- [取り組む課題]
1. 下のページ抜粋の内容と、次の各記述が一致するかどうかを「はい」か「いいえ」で答え、判断の根拠となる本文の語句をそのまま引用してください。(a) 武島広秋氏の作品は29手詰である。(b) 武島広秋氏の作品では、合駒を消すのに合駒自身の移動を使っている。(c) 7月号のデパートで発表されたのは3題である。
2. 下のページ抜粋から、「森田手筋とは、合駒を発生させ」で始まり「のデパートで発表された2題。」で終わる部分を、一字も変えずに書き写してください。

**** ページ抜粋

森田手筋とは、合駒を発生させたあとに、その王手駒を消せば、合駒が自由に動けるようになって、それが取歩駒に使えるという手筋だ。
そこで攻方が王手駒を消しにかかるのと同じように、対抗して受方も合駒を消しにかかれば、森田手筋を回避することができるはずである。実際に作例もある。
2015年3月 第12回詰将棋解答選手権 武島広秋氏作
46銀、44玉、45銀、同玉、37桂、44玉、46飛、同桂、 43桂成、54玉、55歩、43玉、65角、54桂、34銀、44玉、 45銀、43玉、54銀、44玉、45銀、55玉、56歩、65玉、 57桂、同馬、66歩、同馬、74銀、 まで29手詰
この作品では合駒を消すのに玉の移動(いわゆる不利逃避)を使っているが、合駒自身の移動を使うという手段もありえる。それが7月号のデパートで発表された2題。

********
**** 提供データ

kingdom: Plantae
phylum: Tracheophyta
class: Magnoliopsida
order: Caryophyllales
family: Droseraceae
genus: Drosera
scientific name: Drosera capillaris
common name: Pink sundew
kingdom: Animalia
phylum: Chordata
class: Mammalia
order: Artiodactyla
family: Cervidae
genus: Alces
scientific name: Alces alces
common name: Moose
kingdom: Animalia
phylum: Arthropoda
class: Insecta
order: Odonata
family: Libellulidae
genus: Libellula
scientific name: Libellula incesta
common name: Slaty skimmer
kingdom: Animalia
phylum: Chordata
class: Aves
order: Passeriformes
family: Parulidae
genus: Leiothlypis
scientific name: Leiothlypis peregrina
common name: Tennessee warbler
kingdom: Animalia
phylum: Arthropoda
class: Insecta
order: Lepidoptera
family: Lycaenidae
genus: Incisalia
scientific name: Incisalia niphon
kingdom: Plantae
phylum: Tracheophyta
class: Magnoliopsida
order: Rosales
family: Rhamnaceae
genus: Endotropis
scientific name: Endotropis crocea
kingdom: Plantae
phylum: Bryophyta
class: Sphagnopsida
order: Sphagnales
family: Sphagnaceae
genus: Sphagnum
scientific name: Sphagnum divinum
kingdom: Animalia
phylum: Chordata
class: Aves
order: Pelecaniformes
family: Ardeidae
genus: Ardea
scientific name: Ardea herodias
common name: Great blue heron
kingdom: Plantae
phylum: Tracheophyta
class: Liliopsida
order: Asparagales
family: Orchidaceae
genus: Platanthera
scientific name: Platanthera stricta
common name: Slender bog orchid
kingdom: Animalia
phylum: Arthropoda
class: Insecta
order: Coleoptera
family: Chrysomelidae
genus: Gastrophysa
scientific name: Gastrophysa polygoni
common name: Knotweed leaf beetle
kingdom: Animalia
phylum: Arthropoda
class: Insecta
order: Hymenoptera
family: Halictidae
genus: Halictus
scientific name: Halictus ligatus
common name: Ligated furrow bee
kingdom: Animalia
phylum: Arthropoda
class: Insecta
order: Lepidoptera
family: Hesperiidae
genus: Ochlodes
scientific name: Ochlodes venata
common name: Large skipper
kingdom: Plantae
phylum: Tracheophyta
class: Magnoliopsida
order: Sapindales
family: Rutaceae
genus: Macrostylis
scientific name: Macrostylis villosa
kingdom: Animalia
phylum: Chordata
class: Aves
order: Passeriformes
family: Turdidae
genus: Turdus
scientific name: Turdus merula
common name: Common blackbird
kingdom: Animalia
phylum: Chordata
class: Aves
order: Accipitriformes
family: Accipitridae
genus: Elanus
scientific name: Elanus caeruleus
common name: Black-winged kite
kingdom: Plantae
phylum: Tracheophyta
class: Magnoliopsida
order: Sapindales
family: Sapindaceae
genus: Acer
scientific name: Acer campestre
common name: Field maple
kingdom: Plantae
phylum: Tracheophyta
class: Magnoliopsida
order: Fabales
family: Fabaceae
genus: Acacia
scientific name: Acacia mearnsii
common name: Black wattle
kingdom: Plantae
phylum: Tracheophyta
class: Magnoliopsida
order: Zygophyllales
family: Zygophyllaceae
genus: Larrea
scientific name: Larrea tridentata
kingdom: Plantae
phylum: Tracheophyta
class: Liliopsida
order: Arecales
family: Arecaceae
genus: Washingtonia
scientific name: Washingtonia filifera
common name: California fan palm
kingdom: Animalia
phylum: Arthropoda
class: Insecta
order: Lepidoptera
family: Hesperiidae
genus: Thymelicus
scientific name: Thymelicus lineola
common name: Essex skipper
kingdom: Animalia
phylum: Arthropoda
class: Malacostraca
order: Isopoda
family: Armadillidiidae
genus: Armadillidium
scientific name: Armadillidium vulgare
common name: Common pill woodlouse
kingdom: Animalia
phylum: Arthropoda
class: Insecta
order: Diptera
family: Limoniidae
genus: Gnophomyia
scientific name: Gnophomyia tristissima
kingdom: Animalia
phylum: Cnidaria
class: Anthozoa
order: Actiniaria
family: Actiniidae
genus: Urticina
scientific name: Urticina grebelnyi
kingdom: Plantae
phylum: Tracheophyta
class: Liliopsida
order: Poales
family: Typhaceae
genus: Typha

********

- [課題の解答]
1.
(a) はい。「まで29手詰」
(b) いいえ。「この作品では合駒を消すのに玉の移動(いわゆる不利逃避)を使っているが」
(c) いいえ。「それが7月号のデパートで発表された2題。」

2.
森田手筋とは、合駒を発生させたあとに、その王手駒を消せば、合駒が自由に動けるようになって、それが取歩駒に使えるという手筋だ。
そこで攻方が王手駒を消しにかかるのと同じように、対抗して受方も合駒を消しにかかれば、森田手筋を回避することができるはずである。実際に作例もある。
2015年3月 第12回詰将棋解答選手権 武島広秋氏作
46銀、44玉、45銀、同玉、37桂、44玉、46飛、同桂、 43桂成、54玉、55歩、43玉、65角、54桂、34銀、44玉、 45銀、43玉、54銀、44玉、45銀、55玉、56歩、65玉、 57桂、同馬、66歩、同馬、74銀、 まで29手詰
この作品では合駒を消すのに玉の移動(いわゆる不利逃避)を使っているが、合駒自身の移動を使うという手段もありえる。それが7月号のデパートで発表された2題。